24. Everyone seems to be enjoying their last savasana, but I am beyond ready to stop feeling dead. I peek around the room with the same discomfort I have at the end of a movie when the credits are rolling. You know, when you’re ready to get up and go but everyone in your row seems to be thoroughly enjoying the black screen and white words. You don’t want to disturb their enjoyment—but come on people, it’s over. Let’s go!
25. I can’t stand it any longer. I stand up and quickly roll up my mat and break free from the oppressive sauna. I gulp in the fresh air and head to the over-exposure of naked bodies that is called the changing room. I decide that I’ve endured enough awkwardness and public sharing of bodily things for one day. I leave the changing room without changing and tell my friends to meet me up front. As I turn to escape the room, a woman from the sexy front row stops me to let me know that I did good for my first time. It’s the same encouraging posture I give first-timers who do horrible in Zumba class! I chuckle and thank her for the compliment and encouragement!
And you know what?! I feel incredibly PROUD of myself for trying something new and doing my best. Every new task takes practice and dedication to learn. I smile and wonder if maybe this Bikram thing might be for me after all!
Special shout-out to my friends who pushed past my defenses and invited me to try something new! I am grateful that they helped me take a risk, get out of my comfort zone, and push myself physically. All new experiences are strange in the beginning and all groups have customs and practices that seem funny to the uninitiated. Just ask me how I know? I do Zumba for goodness’ sake! 😉
Mary says
I think I’m happy I read this.
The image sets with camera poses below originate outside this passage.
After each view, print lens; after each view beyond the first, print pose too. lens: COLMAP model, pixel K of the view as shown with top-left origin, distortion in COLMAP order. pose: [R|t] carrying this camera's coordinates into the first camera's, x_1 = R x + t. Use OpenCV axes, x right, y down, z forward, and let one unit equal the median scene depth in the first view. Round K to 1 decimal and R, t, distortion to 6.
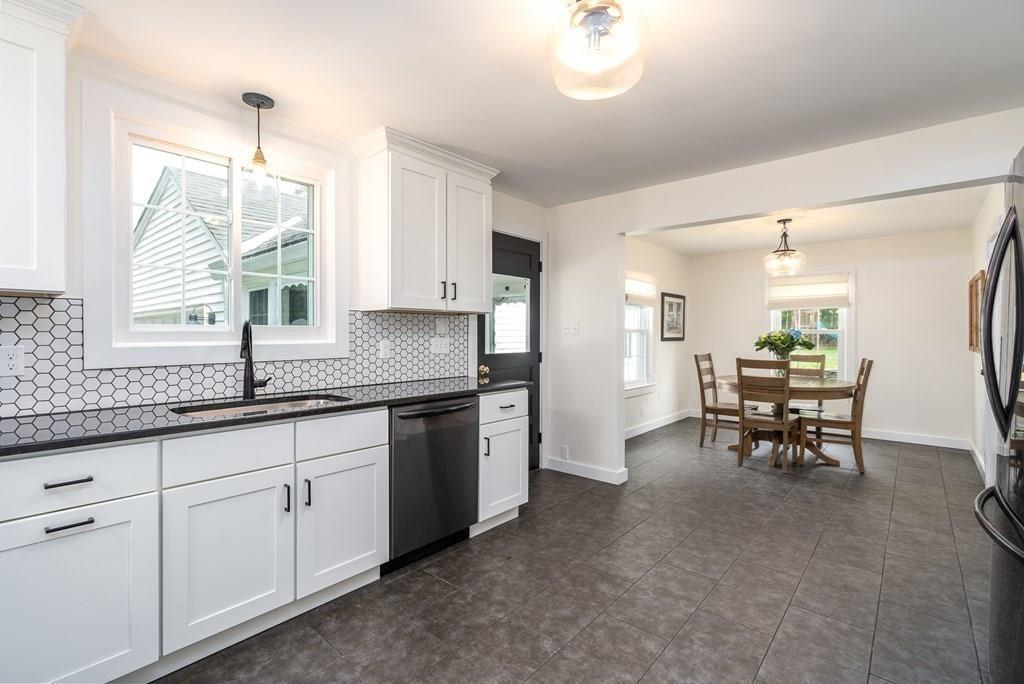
lens RADIAL K [[470.9, 0, 509.0], [0, 470.9, 337.9], [0, 0, 1]] dist [-0.002292, 0.000098]
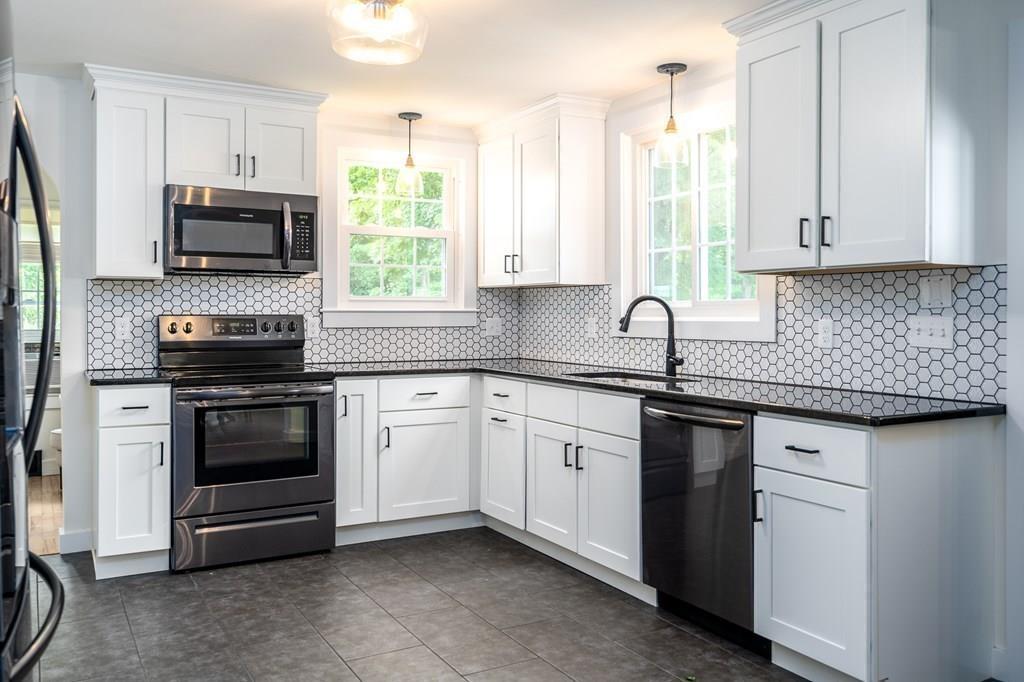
lens RADIAL K [[815.4, 0, 510.3], [0, 815.4, 336.2], [0, 0, 1]] dist [-0.006577, -0.000258]
pose [[-0.325880, 0.024603, -0.945091, 0.822617], [-0.010169, 0.999512, 0.029526, 0.000169], [0.945356, 0.019232, -0.325471, 0.875372]]
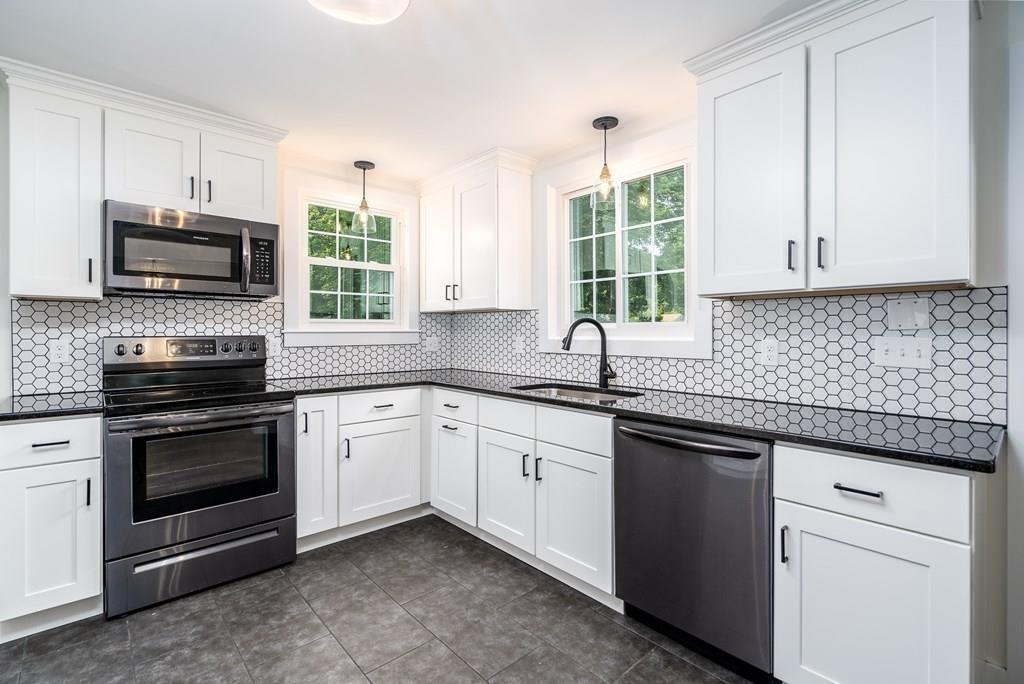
lens RADIAL K [[465.9, 0, 506.0], [0, 465.9, 336.9], [0, 0, 1]] dist [-0.002962, 0.000185]
pose [[-0.123090, 0.010922, -0.992335, 0.425531], [-0.007749, 0.999898, 0.011966, -0.003300], [0.992365, 0.009163, -0.122993, 0.639767]]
I’m doing my first hot yoga class next Monday. Yes, I’m nervous. Mostly that I might throw up. I’m not limber at all. Not even a little bit.
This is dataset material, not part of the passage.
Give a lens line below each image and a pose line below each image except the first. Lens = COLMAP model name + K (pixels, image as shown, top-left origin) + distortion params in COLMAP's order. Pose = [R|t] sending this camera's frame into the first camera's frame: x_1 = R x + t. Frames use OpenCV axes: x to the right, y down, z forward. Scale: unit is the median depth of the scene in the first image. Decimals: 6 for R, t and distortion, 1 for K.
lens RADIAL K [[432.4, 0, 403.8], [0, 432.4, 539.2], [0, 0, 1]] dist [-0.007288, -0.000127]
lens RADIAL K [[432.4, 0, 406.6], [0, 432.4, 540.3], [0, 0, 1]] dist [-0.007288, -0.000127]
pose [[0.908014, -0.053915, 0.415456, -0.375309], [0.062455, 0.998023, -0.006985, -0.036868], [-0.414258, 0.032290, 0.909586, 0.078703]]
But like you…I’m trying to do something new.
Beth says
Good for you! I really am glad I tried it and it was a great workout. Make sure you hydrate really well and that you eat a few hours before class. I like to approach everything in life with a sense of humor so take my “review” with a large grain of salt! I’m sure you’ll do great!
Carina says
This was hilarious! So, so funny, I haven’t tried “hot yoga” but I think I’d feel the same way.
Vivienne says
I have done hot yoga before and I actually really do like it because it IS a workout. It is the slow, relaxing, navel-contemplating, universe unlocking, meditation type yoga that I can’t stand. That kind makes me a little hostile, actually. I admire you for the Zumba. I look like an idiot trying to do any of that. 🙂
Beth says
It was a great workout and seems like such a great way to improve flexibility over time! I would do it again if it was part of my gym. I was sore the next day.